── Selection

The Personalist Project

Personal dignity and belonging

My internet habit seems to have decimated my ability (never very marked) to finish books.  I begin them; put them down; pick them up; read a few pages; put them down...

Among the many lying half-read around the house is Tom Bethell's biography of Eric Hoffer, The Longshoreman Philosopher.  Hoffer is a mysterious character who emerged from complete obscurity to become a major intellectual influence in Cold War America, beginning with his 1951 best-selling book on the nature of mass movements, The True Believer.

────
── Material supplied

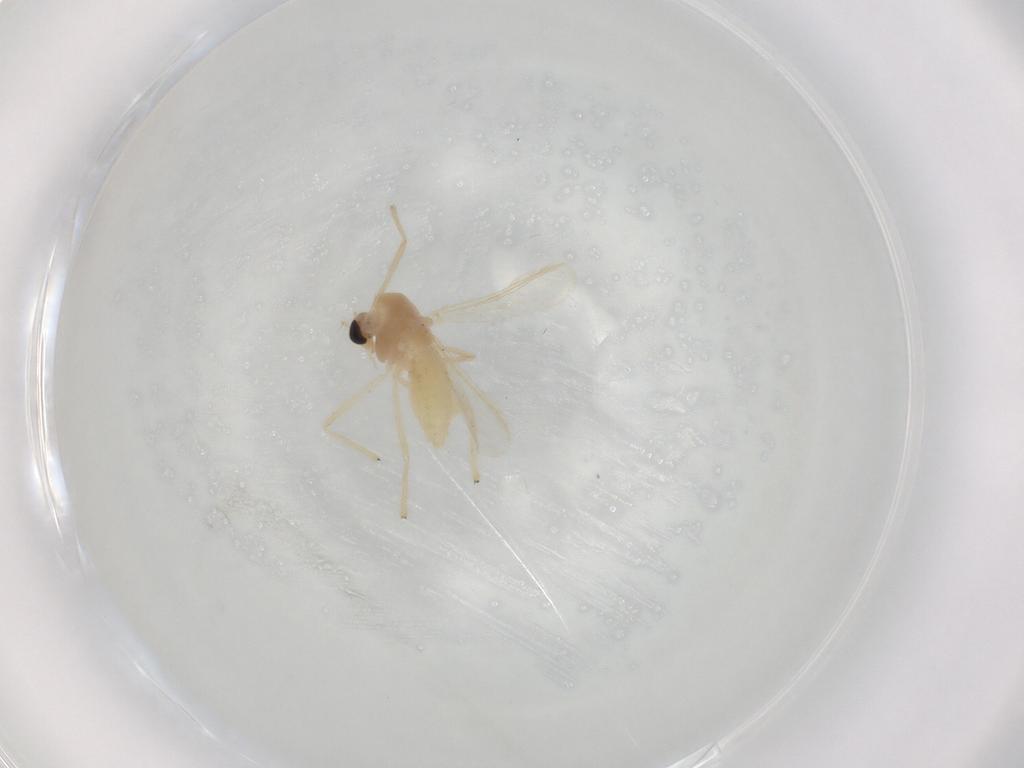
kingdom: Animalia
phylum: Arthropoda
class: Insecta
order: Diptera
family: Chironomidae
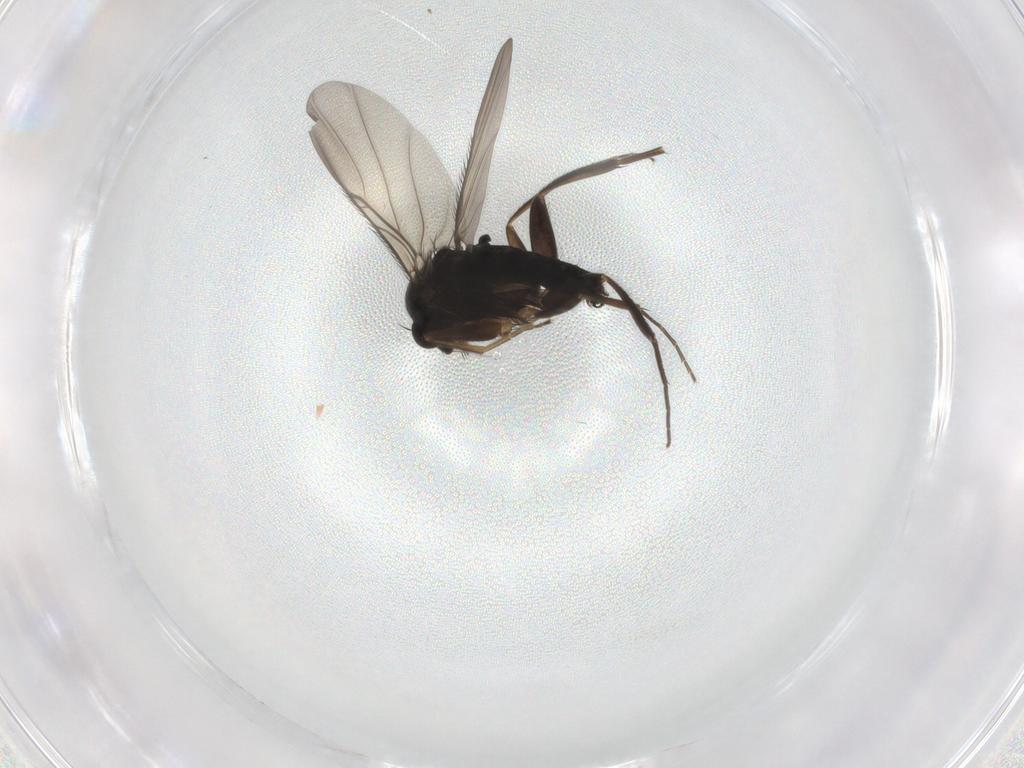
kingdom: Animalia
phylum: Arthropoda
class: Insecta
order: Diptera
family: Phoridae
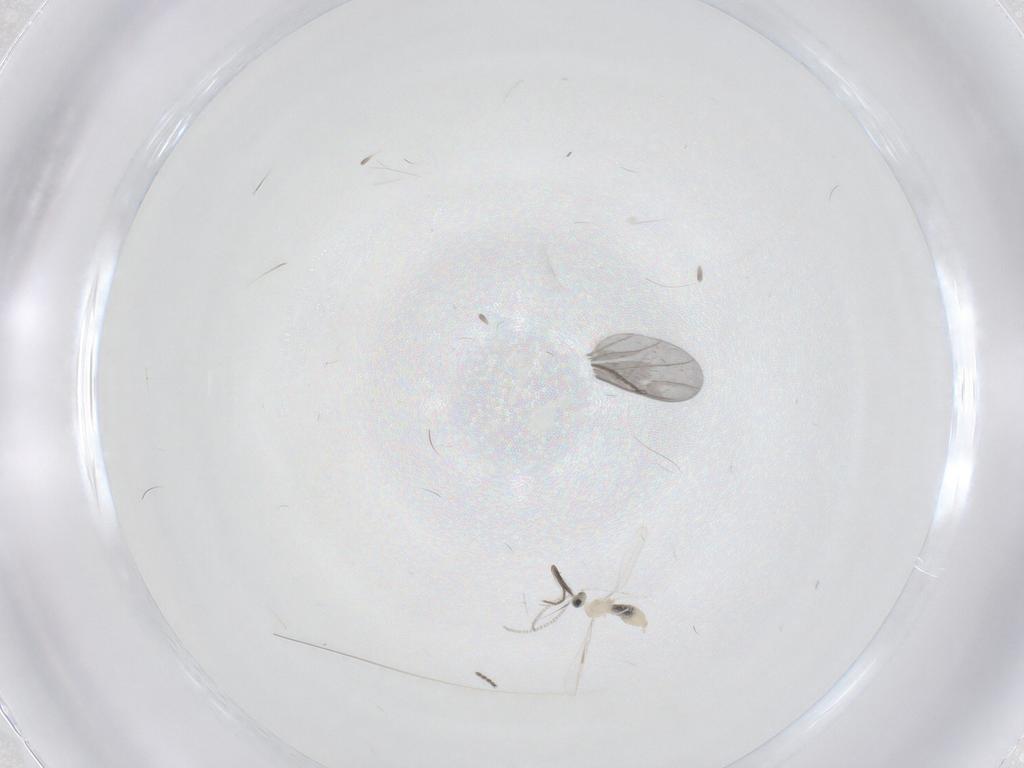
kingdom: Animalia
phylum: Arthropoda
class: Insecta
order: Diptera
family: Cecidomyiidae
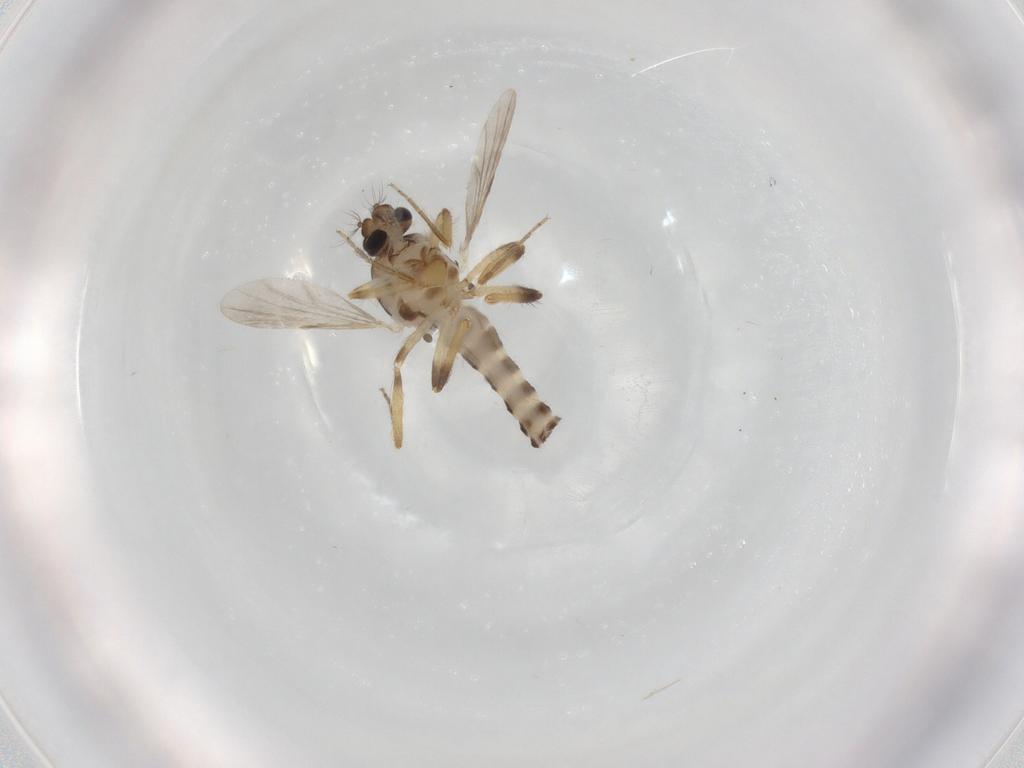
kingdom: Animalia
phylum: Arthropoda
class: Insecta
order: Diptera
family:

────

= Exercise aim =
Set down word for word the passage of the post on personal dignity and belonging that starts with "The Personalist Project" and goes on through "put them down...".

= Written response =
The Personalist Project

Personal dignity and belonging

My internet habit seems to have decimated my ability (never very marked) to finish books.  I begin them; put them down; pick them up; read a few pages; put them down...